EXERCISE MATERIALS:
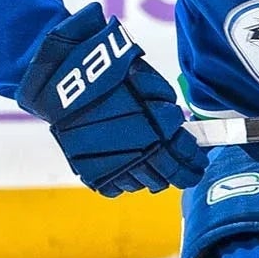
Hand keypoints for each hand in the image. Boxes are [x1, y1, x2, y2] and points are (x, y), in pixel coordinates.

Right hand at [16, 3, 208, 195]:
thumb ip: (165, 102)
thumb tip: (182, 127)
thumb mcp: (144, 77)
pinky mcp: (91, 170)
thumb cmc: (104, 71)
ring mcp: (114, 163)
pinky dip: (127, 181)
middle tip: (189, 171)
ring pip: (146, 183)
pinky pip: (117, 187)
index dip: (195, 158)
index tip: (199, 159)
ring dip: (156, 177)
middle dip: (184, 173)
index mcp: (156, 126)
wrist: (59, 78)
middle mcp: (138, 150)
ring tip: (160, 169)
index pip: (186, 153)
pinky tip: (131, 170)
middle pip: (171, 174)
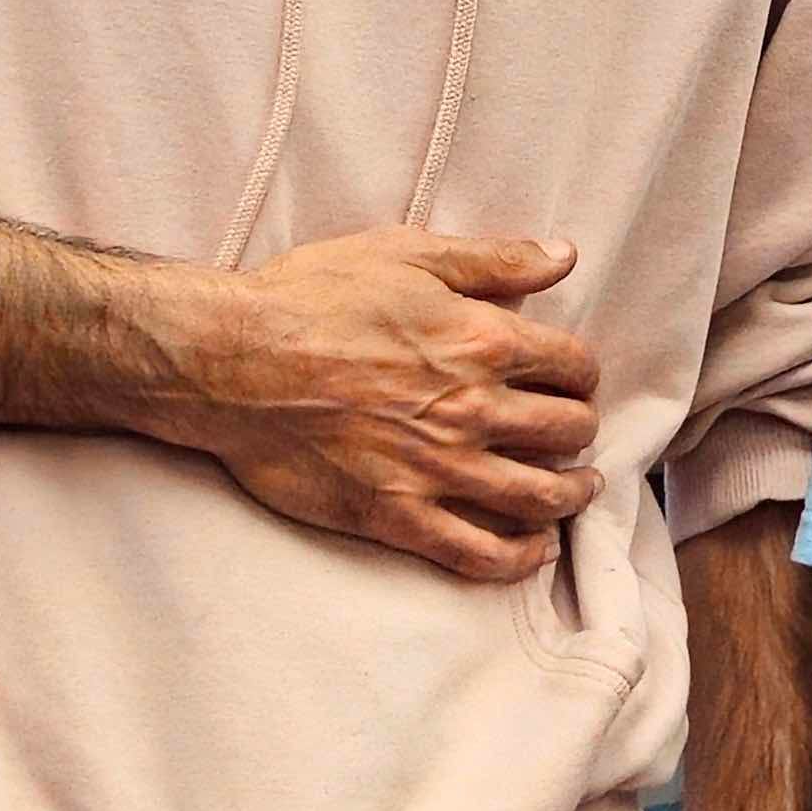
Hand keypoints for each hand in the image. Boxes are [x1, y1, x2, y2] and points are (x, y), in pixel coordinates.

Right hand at [152, 227, 599, 582]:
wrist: (229, 361)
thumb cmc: (311, 297)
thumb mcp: (406, 254)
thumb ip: (494, 259)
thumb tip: (565, 256)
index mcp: (480, 340)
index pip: (573, 367)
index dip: (582, 374)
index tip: (572, 380)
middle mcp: (471, 409)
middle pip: (567, 431)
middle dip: (580, 431)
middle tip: (573, 433)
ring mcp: (435, 468)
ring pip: (539, 496)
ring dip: (570, 495)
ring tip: (575, 491)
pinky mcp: (396, 515)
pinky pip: (479, 553)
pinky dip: (519, 557)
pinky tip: (533, 549)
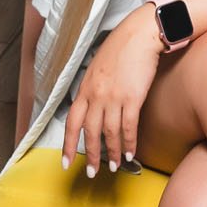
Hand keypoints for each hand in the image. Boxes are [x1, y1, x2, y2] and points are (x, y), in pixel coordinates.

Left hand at [61, 4, 161, 173]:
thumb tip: (93, 107)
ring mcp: (114, 97)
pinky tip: (130, 153)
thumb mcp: (98, 67)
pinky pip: (129, 127)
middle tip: (93, 172)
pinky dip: (129, 143)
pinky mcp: (133, 98)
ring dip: (112, 153)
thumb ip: (93, 88)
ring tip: (115, 166)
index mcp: (85, 88)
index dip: (68, 145)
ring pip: (110, 133)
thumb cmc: (121, 48)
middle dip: (91, 155)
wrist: (140, 34)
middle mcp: (96, 95)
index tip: (66, 162)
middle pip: (90, 133)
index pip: (72, 122)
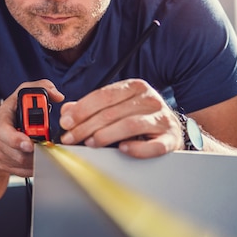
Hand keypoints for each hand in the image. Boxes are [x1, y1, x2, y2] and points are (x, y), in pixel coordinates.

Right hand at [0, 79, 64, 176]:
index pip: (5, 132)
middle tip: (48, 147)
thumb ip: (41, 88)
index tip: (30, 143)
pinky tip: (39, 157)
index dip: (18, 140)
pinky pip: (22, 172)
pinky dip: (34, 166)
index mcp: (1, 120)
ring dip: (37, 158)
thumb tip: (57, 96)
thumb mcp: (23, 93)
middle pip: (18, 153)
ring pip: (22, 164)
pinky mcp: (4, 165)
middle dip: (36, 151)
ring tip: (45, 149)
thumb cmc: (12, 111)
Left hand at [58, 78, 183, 157]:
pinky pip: (154, 145)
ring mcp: (162, 119)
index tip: (66, 122)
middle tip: (71, 137)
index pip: (103, 96)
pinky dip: (136, 148)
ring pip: (129, 125)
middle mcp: (149, 99)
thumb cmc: (138, 116)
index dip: (81, 109)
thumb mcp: (114, 106)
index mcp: (134, 87)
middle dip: (86, 126)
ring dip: (106, 135)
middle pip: (112, 112)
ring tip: (90, 143)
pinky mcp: (170, 138)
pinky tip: (122, 149)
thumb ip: (90, 107)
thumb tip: (67, 111)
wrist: (169, 128)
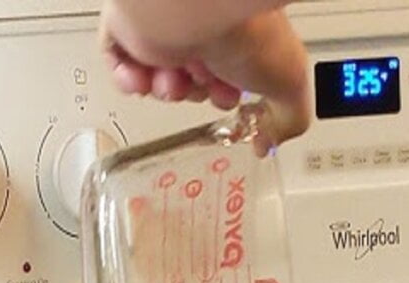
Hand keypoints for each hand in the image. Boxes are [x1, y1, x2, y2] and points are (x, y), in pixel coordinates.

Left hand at [99, 0, 311, 142]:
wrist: (200, 7)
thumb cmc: (246, 31)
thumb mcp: (289, 82)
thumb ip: (289, 118)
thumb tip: (269, 143)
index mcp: (236, 33)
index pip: (225, 74)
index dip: (224, 96)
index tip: (229, 102)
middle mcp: (200, 27)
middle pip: (190, 80)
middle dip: (196, 93)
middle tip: (202, 86)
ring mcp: (163, 27)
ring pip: (157, 77)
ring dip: (166, 90)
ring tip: (173, 79)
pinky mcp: (128, 28)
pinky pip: (119, 65)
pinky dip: (131, 82)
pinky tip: (147, 77)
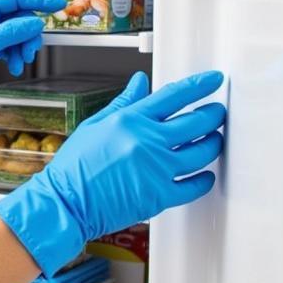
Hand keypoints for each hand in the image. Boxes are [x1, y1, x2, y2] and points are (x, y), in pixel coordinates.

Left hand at [0, 0, 66, 125]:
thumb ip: (10, 32)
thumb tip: (35, 22)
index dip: (39, 0)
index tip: (60, 3)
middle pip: (17, 17)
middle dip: (28, 34)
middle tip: (32, 52)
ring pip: (12, 32)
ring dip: (20, 47)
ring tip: (20, 63)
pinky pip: (3, 43)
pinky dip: (10, 53)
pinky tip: (12, 65)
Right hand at [0, 70, 226, 275]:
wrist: (66, 202)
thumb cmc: (74, 168)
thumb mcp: (95, 126)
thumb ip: (123, 103)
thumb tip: (141, 83)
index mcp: (130, 121)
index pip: (174, 95)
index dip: (199, 85)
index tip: (213, 80)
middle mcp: (147, 141)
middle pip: (197, 121)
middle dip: (213, 114)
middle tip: (216, 113)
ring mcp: (157, 169)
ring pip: (202, 151)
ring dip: (214, 143)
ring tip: (214, 140)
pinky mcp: (160, 195)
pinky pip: (195, 186)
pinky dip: (205, 179)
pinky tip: (205, 175)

EXERCISE OBJECTIVE:
Although pictures appear among the records above, none are to be output; print exactly the lines from the line containing "middle dip: (91, 155)" through the line containing "pinky pip: (22, 172)".

RESULT:
middle dip: (91, 155)
wrist: (140, 34)
middle mcp: (96, 95)
index tip: (66, 162)
middle pip: (90, 133)
index pip: (72, 122)
Hand keypoints for each hand in the image. Boxes are [x1, y1, x2, y2] and points are (x, y), in pixel coordinates.

Right hand at [0, 79, 64, 176]:
index pip: (5, 132)
middle tip: (48, 147)
thumb ip: (41, 88)
index tip: (30, 143)
pinky tip: (39, 157)
index dip: (18, 140)
pinky pip: (22, 172)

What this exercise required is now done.